Family reunification is a core principle of Canada’s immigration policy. The Canadian government acknowledges the significance of keeping families together and allows Canadian citizens and permanent residents to sponsor their spouses or common-law partners for permanent residence. Spousal sponsorship is a pathway that enables couples to reunite in Canada, fostering stronger family bonds and contributing to the country’s social fabric.

Understanding Spousal Sponsorship

Spousal sponsorship is a process by which Canadian citizens or permanent residents (sponsors) can sponsor their foreign spouses or common-law partners to become permanent residents in Canada. This program reflects Canada’s commitment to facilitating family reunification. It acknowledges the importance of maintaining strong family ties, whether through marriage or a common-law relationship.

Eligibility Criteria

To initiate the spousal sponsorship process, sponsors and applicants must meet certain eligibility criteria:

  1. Sponsor Eligibility:

    • The sponsor must be a Canadian citizen or a permanent resident.
    • If the sponsor is a Canadian citizen living abroad, they must intend to return to Canada when the sponsored person becomes a permanent resident.
    • The sponsor must be at least 18 years old.
    • If the sponsor resides in Quebec, they must meet additional requirements, as Quebec has a separate immigration agreement with the federal government.
  2. Applicant Eligibility:

    • The applicant must be the sponsor’s spouse or common-law partner.
    • Common-law partners must have lived together continuously for at least one year, excluding short-term separations for work, family, or other legitimate reasons.

Sponsorship Process

The spousal sponsorship process involves several steps:

  1. Eligibility Assessment: Before starting the application, both the sponsor and applicant should ensure they meet the eligibility criteria. It’s essential to gather the required documents, including proof of identity, relationship, and status in Canada.

  2. Application Submission: The sponsor initiates the process by submitting the sponsorship application to Immigration, Refugees, and Citizenship Canada (IRCC). Along with the sponsorship application, the applicant should also submit their permanent residence application.

  3. Processing Times: Processing times for spousal sponsorship applications can vary based on the sponsor’s location and other factors. IRCC aims to process most applications within 12 months.

  4. Inland vs. Outland Applications:

    • Inland Sponsorship: Inland applicants are those who are already living in Canada with valid temporary status, such as a work or study permit. They may apply for an open work permit while waiting for their permanent residence application to be processed. Inland applicants must remain in Canada throughout the process.
    • Outland Sponsorship: Outland applicants are those living outside Canada. While their application is processed, they can continue to reside in their home country or another country.
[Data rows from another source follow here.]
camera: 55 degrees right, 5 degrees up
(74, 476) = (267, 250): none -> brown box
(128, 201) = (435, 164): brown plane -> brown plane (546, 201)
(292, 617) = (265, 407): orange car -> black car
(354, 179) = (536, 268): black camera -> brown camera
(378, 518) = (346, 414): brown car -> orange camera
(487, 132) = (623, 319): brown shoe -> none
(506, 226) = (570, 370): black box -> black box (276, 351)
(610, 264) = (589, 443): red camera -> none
Outland applicants are not eligible for open work permits.
  5. Medical and Criminal Checks: Both sponsors and applicants must undergo medical examinations and provide police clearance certificates from their home countries or any country they have lived in for more than six months.

  6. Interviews and Additional Information: IRCC may request interviews or additional information to assess the genuineness of the relationship.
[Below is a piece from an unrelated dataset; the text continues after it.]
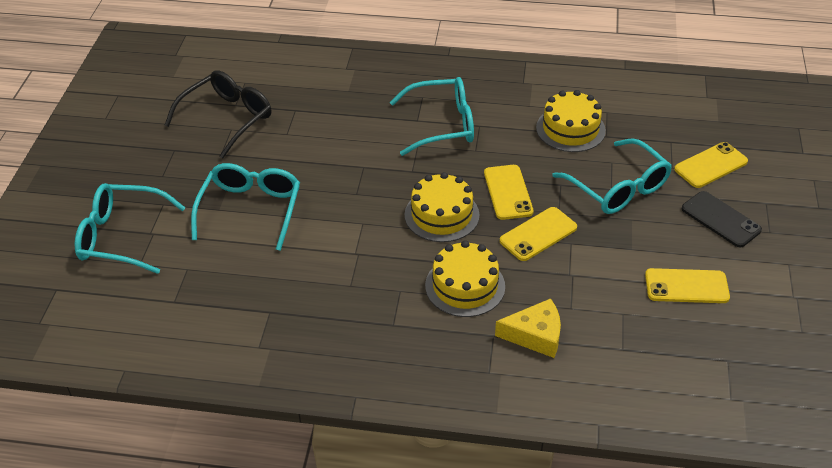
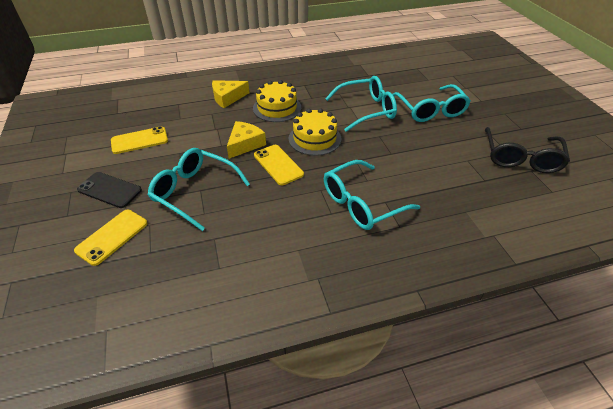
camera: 155 degrees right, 0 degrees up
(121, 236) = (478, 82): turquoise glasses -> turquoise glasses (366, 110)
(538, 234) = (245, 144): yellow phone -> yellow cheese
(570, 129) = (249, 235): yellow cake -> none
  7. Decision: Once IRCC approves the sponsorship application, the sponsored person becomes a permanent resident of Canada.
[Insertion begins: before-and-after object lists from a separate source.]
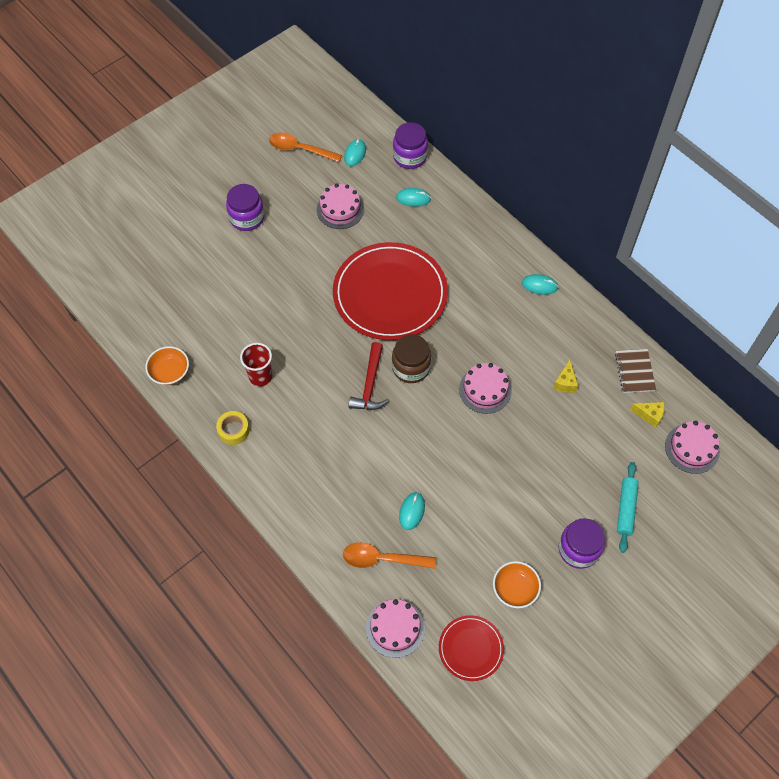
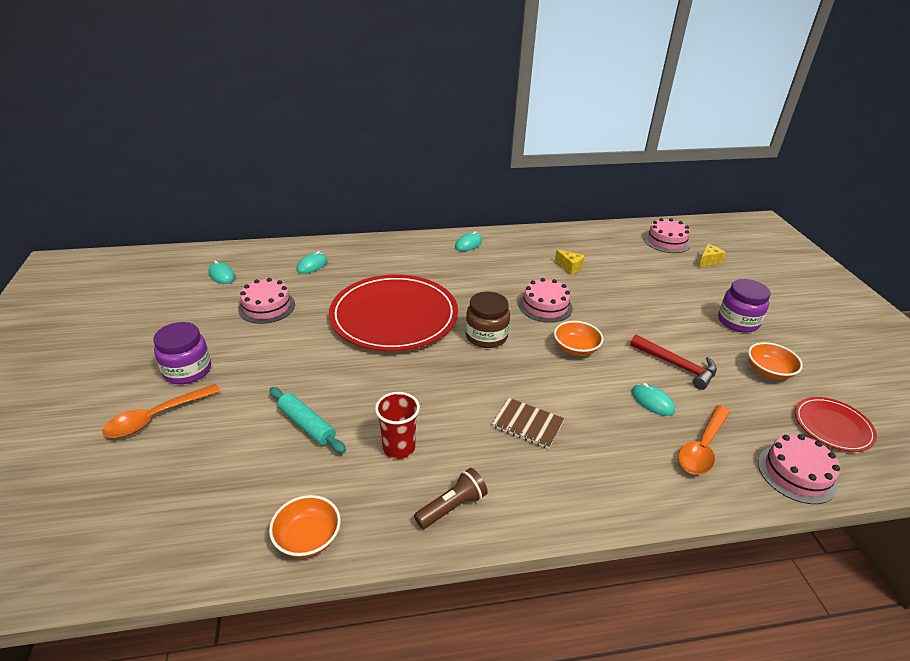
camera: 60 degrees left, 25 degrees down
(233, 430) = (452, 507): yellow tape -> brown flashlight
(299, 149) = (165, 303): orange spoon -> orange spoon (156, 417)
(370, 384) = (482, 369): red hammer -> red hammer (677, 366)
(410, 157) = (269, 251): purple jar -> none
(441, 435) = (576, 348): none -> orange bowl
(626, 509) = (707, 286): turquoise rolling pin -> turquoise rolling pin (307, 425)
(634, 371) = (583, 237): brown notebook -> brown notebook (527, 424)
(649, 415) = (626, 246): yellow cheese -> yellow cheese (708, 261)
Conditional Permanent Residence

In cases where the relationship is less than two years old on the day the sponsored person becomes a permanent resident, they will receive conditional permanent residence. This condition is in place to deter marriage fraud and ensure that the relationship is genuine. The condition must be met for the sponsored person to maintain their permanent resident status.

To remove the condition, the sponsored person and their sponsor must jointly apply to IRCC. They must provide evidence that they continue to live together and share a genuine relationship. After successfully removing the condition, the sponsored person’s permanent resident status becomes unconditional.

Challenges and Considerations

While spousal sponsorship is a crucial avenue for family reunification in Canada, there can be challenges and considerations:

  1. Processing Delays: The processing times for spousal sponsorship applications can sometimes be lengthy, causing separation between couples. This can be emotionally challenging.

  2. Eligibility Issues: Meeting the eligibility criteria, especially for common-law relationships, can be complex. It’s essential to provide sufficient evidence of a genuine relationship.

  3. Financial Obligations: Sponsors must commit to financially supporting the sponsored person for a specific period after their arrival in Canada. This commitment includes meeting the basic needs of the sponsored person, such as food, clothing, and shelter.

  4. Relationship Breakdown: In cases where the relationship breaks down before the sponsored person becomes a permanent resident, the sponsor’s obligations may continue until the sponsored person obtains Canadian citizenship or leaves Canada.

  5. Conditional Permanent Residence: The requirement of conditional permanent residence can pose challenges, particularly if the sponsored person’s relationship status changes.